Problem to work on: Which two settings does the forum thread suggest for disabling all error checks?

Source text:
I believe most of this comes from the UBP, since if I do

@jax.jit
def homemade_simu():
    ts = jnp.linspace(t0, t1, ndt)

    def step(y, t):
        dw = brownian_motion.evaluate(t, t + dt)
        dy = drift(None, y, None) * dt + diffusion(None, y, None) * dw
        return y + dy, y

    return jax.lax.scan(step, 1.0, ts)[-1]

I see the times are pretty much the same. Perhaps this does indicate that there is room for cutting down the speed costs of the UBP related overhead.

Oct 22 '24 18:10 lockwo

FWIW I think the speed difference here does seem unacceptably large. This seems like it should be improved.

Starting with the low-hanging fruit to be sure we're doing more of an equal comparison: can you try setting EQX_ON_ERROR=nan and diffeqsolve(throw=False), to disable all error checks. Those are fairly slow.

Extracted information:
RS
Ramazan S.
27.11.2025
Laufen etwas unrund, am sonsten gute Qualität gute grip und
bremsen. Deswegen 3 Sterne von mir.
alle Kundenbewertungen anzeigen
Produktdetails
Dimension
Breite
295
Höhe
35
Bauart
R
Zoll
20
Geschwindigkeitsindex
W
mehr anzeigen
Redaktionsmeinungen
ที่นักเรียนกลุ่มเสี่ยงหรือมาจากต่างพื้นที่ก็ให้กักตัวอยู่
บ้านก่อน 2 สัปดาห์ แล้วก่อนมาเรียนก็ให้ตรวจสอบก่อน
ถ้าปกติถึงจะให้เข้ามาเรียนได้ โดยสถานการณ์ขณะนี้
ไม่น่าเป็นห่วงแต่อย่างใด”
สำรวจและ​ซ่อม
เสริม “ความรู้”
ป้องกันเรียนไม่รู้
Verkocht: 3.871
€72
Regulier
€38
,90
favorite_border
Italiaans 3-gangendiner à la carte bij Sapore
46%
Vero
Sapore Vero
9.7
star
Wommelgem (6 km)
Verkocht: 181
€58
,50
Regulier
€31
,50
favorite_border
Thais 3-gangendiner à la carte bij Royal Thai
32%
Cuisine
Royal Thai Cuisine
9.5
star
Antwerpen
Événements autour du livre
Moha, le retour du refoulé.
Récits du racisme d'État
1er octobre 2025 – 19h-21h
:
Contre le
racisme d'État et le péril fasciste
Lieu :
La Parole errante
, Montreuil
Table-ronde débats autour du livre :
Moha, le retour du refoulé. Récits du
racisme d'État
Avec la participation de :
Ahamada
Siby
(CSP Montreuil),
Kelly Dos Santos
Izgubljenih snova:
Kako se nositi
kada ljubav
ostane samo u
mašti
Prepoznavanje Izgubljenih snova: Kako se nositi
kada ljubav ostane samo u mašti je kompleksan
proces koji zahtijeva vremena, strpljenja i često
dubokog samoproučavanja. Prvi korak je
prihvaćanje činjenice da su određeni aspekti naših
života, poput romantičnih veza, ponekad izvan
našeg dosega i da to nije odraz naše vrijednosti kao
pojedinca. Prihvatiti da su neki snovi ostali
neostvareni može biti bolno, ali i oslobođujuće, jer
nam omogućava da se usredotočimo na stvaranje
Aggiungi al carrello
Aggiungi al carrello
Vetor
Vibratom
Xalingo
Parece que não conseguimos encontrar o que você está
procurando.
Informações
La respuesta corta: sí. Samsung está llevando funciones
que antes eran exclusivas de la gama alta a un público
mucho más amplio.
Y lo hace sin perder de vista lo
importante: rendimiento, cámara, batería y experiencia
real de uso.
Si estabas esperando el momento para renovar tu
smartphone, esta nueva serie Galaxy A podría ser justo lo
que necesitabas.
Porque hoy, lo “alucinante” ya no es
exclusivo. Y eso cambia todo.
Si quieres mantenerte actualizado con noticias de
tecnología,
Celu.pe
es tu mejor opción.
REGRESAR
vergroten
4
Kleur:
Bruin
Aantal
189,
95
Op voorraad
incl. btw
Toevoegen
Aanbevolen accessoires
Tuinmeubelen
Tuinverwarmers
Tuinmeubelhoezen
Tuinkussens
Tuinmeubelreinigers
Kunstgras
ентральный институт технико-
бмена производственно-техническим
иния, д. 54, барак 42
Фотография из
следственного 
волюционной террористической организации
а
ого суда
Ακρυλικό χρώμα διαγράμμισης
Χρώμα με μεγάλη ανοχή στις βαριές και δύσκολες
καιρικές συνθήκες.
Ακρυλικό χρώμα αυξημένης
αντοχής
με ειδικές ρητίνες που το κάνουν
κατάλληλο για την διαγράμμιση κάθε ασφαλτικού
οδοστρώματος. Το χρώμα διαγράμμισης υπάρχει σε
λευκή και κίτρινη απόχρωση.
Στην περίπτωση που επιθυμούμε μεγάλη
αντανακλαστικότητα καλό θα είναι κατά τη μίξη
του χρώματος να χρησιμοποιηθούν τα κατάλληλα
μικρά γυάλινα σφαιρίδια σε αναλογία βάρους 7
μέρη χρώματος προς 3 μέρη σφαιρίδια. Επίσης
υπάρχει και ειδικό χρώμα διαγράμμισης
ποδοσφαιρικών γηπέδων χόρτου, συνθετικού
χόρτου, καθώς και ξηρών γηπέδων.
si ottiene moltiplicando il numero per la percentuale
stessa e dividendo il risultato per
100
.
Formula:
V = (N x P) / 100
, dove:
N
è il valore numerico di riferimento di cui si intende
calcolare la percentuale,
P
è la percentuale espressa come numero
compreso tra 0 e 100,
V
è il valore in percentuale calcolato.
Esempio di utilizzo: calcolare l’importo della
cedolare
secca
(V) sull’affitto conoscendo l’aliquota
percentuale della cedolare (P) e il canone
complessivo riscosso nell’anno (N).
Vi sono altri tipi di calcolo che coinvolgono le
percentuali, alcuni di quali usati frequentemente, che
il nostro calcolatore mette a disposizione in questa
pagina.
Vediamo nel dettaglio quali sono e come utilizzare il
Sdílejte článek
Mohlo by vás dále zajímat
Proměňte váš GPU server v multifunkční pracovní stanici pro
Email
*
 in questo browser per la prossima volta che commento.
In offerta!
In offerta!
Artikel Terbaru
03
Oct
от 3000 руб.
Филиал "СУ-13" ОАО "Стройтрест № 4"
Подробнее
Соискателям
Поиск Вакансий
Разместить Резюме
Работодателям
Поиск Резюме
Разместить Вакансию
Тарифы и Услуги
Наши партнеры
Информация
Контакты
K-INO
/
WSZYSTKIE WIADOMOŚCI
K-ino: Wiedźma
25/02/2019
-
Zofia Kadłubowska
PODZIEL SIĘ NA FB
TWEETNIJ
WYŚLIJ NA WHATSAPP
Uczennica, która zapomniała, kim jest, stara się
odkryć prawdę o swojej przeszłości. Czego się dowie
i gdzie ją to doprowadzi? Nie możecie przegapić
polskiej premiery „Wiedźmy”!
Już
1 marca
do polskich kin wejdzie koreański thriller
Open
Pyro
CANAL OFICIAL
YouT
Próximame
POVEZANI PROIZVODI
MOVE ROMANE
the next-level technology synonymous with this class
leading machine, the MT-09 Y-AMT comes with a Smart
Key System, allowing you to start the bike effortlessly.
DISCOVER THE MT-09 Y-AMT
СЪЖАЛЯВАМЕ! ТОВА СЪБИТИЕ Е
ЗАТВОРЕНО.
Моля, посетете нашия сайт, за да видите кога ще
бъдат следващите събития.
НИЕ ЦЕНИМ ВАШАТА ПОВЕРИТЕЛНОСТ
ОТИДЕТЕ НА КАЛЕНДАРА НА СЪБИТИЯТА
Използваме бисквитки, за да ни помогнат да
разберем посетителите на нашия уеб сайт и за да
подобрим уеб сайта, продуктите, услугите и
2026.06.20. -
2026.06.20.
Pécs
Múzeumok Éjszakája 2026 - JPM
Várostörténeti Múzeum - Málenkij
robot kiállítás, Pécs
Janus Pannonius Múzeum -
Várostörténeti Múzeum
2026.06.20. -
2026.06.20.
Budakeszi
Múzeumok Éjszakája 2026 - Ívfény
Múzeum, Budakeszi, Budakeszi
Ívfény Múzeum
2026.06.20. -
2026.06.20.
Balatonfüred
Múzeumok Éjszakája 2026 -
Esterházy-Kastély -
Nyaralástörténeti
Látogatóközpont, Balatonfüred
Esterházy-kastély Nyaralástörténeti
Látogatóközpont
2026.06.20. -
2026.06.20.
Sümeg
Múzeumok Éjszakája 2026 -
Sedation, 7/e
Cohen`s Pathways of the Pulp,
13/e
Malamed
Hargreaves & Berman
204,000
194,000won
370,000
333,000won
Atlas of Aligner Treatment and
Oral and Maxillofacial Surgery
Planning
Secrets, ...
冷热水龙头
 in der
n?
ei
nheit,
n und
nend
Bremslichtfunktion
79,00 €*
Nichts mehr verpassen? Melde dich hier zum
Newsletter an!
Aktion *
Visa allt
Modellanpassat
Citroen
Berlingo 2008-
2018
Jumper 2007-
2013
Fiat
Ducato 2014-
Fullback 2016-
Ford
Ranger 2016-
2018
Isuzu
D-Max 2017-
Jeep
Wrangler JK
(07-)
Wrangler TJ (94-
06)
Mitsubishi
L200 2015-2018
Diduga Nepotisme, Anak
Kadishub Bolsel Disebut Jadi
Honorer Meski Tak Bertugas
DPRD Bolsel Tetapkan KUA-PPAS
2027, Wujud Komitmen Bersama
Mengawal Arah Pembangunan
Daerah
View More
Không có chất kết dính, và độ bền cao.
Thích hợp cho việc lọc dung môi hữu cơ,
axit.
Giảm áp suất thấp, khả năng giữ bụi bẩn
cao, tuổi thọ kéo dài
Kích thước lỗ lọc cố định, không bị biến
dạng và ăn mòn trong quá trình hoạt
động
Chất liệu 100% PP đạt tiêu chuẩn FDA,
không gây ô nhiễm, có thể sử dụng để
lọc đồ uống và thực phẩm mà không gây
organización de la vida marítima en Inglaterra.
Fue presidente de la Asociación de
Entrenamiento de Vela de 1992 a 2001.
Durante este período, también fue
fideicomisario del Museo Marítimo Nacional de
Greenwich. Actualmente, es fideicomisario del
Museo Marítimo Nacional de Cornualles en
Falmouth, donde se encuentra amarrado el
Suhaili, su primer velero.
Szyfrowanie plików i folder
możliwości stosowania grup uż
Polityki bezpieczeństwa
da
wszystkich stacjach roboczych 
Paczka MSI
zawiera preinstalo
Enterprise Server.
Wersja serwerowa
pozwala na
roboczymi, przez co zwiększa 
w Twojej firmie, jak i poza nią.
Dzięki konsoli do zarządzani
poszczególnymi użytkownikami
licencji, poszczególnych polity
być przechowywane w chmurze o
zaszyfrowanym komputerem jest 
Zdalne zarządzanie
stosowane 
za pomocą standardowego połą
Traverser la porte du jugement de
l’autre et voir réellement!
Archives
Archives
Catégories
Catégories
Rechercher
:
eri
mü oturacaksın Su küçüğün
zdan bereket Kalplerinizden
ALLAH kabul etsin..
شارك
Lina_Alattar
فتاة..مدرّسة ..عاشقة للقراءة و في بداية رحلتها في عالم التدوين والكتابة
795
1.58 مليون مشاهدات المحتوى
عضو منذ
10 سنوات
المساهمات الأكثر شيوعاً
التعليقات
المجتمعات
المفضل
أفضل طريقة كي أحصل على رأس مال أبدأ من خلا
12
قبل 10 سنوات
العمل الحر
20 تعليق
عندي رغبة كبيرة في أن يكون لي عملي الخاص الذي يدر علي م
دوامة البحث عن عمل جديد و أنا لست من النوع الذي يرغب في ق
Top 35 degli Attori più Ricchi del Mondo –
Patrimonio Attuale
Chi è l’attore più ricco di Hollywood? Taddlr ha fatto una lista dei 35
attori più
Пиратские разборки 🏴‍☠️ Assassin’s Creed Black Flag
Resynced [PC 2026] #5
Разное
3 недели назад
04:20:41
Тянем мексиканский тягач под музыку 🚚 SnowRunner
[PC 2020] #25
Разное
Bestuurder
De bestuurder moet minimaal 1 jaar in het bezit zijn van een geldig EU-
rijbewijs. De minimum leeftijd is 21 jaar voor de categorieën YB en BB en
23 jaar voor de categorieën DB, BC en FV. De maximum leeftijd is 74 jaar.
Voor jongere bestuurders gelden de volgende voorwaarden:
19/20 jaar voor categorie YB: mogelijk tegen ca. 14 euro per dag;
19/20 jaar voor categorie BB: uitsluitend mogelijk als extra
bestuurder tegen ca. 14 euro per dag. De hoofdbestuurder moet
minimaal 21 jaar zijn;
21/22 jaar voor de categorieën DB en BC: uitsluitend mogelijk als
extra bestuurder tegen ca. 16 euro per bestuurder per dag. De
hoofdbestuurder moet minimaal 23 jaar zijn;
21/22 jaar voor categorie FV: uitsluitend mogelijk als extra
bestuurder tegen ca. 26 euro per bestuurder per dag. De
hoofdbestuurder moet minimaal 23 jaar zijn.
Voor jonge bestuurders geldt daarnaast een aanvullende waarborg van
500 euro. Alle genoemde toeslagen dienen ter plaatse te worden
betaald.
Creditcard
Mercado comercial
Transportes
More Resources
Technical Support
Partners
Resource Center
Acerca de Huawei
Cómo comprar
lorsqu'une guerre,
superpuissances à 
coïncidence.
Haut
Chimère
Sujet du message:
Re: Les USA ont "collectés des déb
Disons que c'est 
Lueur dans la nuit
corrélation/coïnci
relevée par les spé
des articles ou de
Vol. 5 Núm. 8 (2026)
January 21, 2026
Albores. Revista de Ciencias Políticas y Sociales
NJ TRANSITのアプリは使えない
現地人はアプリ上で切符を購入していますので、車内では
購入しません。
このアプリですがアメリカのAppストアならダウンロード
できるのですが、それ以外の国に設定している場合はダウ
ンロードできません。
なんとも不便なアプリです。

Output for this exercise: Setting EQX_ON_ERROR=nan and using diffeqsolve(throw=False).